“Child labor and poverty are inevitably bound together and if you continue to use the labor of children as the treatment for the social disease of poverty, you will have both poverty and child labor to the end of time.”
– Grace Abbott (American Social Worker & Child Labor Reformer Director, Children's Bureau, U.S. Department of Labor 1917,1934)
The roots of poverty run deep into the social history and framework of many cultures, however if these taboos are not addressed, the cycle of poverty cannot be broken. Millions of parents across the globe feel the burden of poverty heavily weighing on their shoulders on a daily basis. Soon one finds these same families turning to their children as a tool to escape the desperation of hunger and the feeling of hopelessness. Children are turned out to work for the survival of the family, often they are sent to the fields, into brick factories, on to the streets to beg, to the mines, or to the lakes to fish, and even worse many are literally sold into slavery. Children are sold every day as if they were open market commodities; sold into the seedy world of commercial sex or other situations of domestic or physical labor.

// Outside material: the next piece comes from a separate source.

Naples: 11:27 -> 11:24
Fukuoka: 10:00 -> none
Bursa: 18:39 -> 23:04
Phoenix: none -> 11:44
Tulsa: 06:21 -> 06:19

The entry of a child into the labor market leaves a child bound by the chains of poverty, most often giving them no chance at an education. The denial of an education to a child thus only fuels the cycle of poverty, which is the root cause of all most all of children's rights violations, such as; access to healthcare, malnutrition, abuse, child marriage, child trafficking and slavery. Therefore if the global community is to truly strive to end global poverty, one must unbind the ties of child labor and ensure that children across the world are given access to an education.